THE BEAUTY OF HOMESCHOOL is that Andrew has time to explore the world with his friends. He stands on the beach in the inhale of mid-spring, licked by the drops of ocean spray, playing Bombs Away with Kiley and Gerry. Kiley and Gerry are the only twins Andrew knows and the only girls he has met who can outthrow, outswim, and outrun him. He wouldn’t consider himself athletic though. Not really. Gerry hurls her stone-bomb so far it disappears into a wave. Andrew pulls a smooth rock from his pocket, crouches, and, with his whole body, underhands it skyward. He yells, Watch out! And the three children scream and scramble while the rock seems to float for eons in the salt air, the bright sun and breeze. Then it finally plummets with a subtle plunk on the sand. The children stand like compass points around the rock’s center, the Gulf to the south, taking one last look over the sheer everything before turning back home.
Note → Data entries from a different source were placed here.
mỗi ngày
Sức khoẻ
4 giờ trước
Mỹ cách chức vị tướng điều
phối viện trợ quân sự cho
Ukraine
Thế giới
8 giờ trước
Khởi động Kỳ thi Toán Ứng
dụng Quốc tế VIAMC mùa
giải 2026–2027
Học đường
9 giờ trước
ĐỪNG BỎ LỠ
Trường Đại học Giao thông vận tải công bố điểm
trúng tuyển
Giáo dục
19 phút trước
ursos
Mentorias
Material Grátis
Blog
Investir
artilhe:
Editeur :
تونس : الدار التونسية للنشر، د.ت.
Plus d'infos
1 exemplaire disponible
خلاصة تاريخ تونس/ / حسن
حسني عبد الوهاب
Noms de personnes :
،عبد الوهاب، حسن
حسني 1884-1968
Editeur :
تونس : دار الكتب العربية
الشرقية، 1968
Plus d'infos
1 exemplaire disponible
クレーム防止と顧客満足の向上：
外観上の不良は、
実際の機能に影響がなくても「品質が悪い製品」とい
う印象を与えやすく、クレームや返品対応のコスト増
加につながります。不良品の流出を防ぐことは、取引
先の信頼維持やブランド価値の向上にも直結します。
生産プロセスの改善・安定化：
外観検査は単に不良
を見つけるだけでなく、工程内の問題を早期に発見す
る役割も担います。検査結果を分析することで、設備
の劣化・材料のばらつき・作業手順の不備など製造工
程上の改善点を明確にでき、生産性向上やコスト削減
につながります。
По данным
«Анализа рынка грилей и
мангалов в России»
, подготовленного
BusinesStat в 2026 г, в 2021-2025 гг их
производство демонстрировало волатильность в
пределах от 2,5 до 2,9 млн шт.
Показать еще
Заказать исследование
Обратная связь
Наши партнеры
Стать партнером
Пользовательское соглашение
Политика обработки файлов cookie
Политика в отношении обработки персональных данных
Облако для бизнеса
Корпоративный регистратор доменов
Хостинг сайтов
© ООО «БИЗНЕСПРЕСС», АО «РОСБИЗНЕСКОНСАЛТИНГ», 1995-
Andrew lives across the highway from the ocean next to the vacation rental condos of the Sunset Villas, which once were packed with visitors all season long, but now sit empty as the summer blazes in. Hurricane season is coming. Flanking the house on either side like siege towers are two hotels in constant states of construction and, instead of a front yard, there is a vacant parking lot with yellow grass poking through its seams. Andrew’s mother can sit on the porch and look over the lot across the highway and watch the speck of distant Andrew on the beach. Now that he is eight, he is allowed to cross the highway, playing by the ocean without an adult by his side. He isn’t allowed to enter the water unless his mother is there. But that isn’t really a temptation. There is something terrible in the waves. He wants to be close to the water but doesn’t want it to touch him.